Have you looked at the subpages of this trope? It's random jargon-natter-craft-completely distorted nonsense someone might find offensive if they squint hard enough. Not even kidding.
"If you aren't him, then you apparently got your brain from the same discount retailer, so..." - FighteerArgh, am I going to have to go and cite the entire works of bell hooks? Do we have to use APA style?
Routerie: What do you mean by "This sucks"? To me Unfortunate Implications seems to be such a trope, at least if misused.
I mean "This is of low quality." Unfortunate Implications is, at worst, "this is of low quality because it has themes that should offend modern audiences," which demands enough content that even misuse is better than Flama Bait.
Yes, I've poked around a few pages. I even picked a few by random:
- Love Never Dies: Correct usage.
- Sailor Moon: Incorrect usage for first page I don't even know what the second paragraph is getting at.
- Saw: Correct usage.
- Jennifer Blood: Correct.
- Jerry Lawler: Correct.
- Kamen Rider Fourze: Incorrect.
- Kitty Norville: Correct.
- Lost: Correct.
- Adventures of Sonic the Hedgehog: Kinda reaching.
- Aida: Correct.
- Archie Comics' Sonic the Hedgehog: Correct.
- Eureka: Correct, but needs to be cleaned due to some arguing in the page.
- Family Matters: Correct.
So yeah, I'm not really seeing this supposed arguing and using Unfortunate Implications to bash a work. And in any case, even someone looking really hard to find U Is and posting their opinions (like the Sonic example) isn't even using the trope to bash. I think the citation thing can really help with the work pages but I'm not seeing a widespread problem.
edited 30th Jun '12 6:07:07 PM by MegaJ
Crown Description:
The issue at stake is that the page as-is includes many nonsensical examples and is prime territory for edit wars.
I would treat Family-Unfriendly Aesop a bit more loosely.
Requiring that it have an explicit moral is taking the trope description too literally.

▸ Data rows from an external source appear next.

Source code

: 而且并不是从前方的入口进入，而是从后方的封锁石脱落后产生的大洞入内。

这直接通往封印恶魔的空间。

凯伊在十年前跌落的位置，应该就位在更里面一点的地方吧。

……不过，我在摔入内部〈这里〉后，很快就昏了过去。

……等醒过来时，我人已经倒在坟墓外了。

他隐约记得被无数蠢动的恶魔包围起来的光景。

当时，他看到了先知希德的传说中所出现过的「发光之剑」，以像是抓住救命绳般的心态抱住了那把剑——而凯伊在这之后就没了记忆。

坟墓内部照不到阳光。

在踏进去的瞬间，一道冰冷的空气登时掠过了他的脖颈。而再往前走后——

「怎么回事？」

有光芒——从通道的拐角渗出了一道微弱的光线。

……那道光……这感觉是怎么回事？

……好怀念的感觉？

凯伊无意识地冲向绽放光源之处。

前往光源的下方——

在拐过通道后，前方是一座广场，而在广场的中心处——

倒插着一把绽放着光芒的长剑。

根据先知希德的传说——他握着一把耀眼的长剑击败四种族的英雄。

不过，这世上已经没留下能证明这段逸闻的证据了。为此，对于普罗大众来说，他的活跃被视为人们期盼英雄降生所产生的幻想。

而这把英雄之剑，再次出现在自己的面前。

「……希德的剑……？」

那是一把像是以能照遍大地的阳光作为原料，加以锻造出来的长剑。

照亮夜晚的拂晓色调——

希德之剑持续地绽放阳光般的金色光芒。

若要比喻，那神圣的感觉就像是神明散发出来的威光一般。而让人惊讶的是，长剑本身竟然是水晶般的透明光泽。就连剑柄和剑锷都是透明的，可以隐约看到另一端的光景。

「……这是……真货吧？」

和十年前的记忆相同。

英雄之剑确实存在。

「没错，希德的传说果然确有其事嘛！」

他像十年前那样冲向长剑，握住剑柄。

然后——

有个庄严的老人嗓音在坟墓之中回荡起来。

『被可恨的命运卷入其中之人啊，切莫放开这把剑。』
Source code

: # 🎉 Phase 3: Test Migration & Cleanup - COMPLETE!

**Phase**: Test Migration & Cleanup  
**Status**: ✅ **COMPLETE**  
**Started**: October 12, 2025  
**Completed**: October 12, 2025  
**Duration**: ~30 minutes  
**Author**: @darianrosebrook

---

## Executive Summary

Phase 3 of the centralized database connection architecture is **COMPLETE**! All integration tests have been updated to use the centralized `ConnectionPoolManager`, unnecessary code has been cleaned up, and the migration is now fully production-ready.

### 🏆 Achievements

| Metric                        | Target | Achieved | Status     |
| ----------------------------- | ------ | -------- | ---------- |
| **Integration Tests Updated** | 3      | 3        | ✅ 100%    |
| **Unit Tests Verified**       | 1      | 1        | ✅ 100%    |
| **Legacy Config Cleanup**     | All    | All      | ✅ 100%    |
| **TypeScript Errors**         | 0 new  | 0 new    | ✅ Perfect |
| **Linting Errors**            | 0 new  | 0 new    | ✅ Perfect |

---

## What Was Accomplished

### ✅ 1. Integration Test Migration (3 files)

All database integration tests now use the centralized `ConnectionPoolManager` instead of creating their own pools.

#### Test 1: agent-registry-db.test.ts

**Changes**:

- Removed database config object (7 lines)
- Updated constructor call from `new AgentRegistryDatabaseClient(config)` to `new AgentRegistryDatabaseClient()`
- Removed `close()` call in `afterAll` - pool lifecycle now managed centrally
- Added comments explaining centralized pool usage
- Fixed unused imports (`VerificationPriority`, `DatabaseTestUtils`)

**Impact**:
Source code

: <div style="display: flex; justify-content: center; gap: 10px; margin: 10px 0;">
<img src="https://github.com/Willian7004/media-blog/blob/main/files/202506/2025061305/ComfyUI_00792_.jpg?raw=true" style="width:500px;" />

There are many works which technically speaking aren't meant to teach a moral—but they do assume a moral. If the writer thinks that all Jews are greedy, and he writes a story with a Jew in it, that story is bound to depict the Jew as greedy, even though he's not technically trying to teach that Jews are greedy, or indeed teach anything at all.
I would say that a story which makes a moral assumption that is very unusual should count as a Family-Unfriendly Aesop.
Someone who just puts a greedy Jew in his story because the greedy person just happens to be a Jew, is neither assuming nor teaching anything about Jews, and still won't qualify for Family-Unfriendly Aesop. But if it strongly implied that Jews are evil, it could be Unfortunate Implications.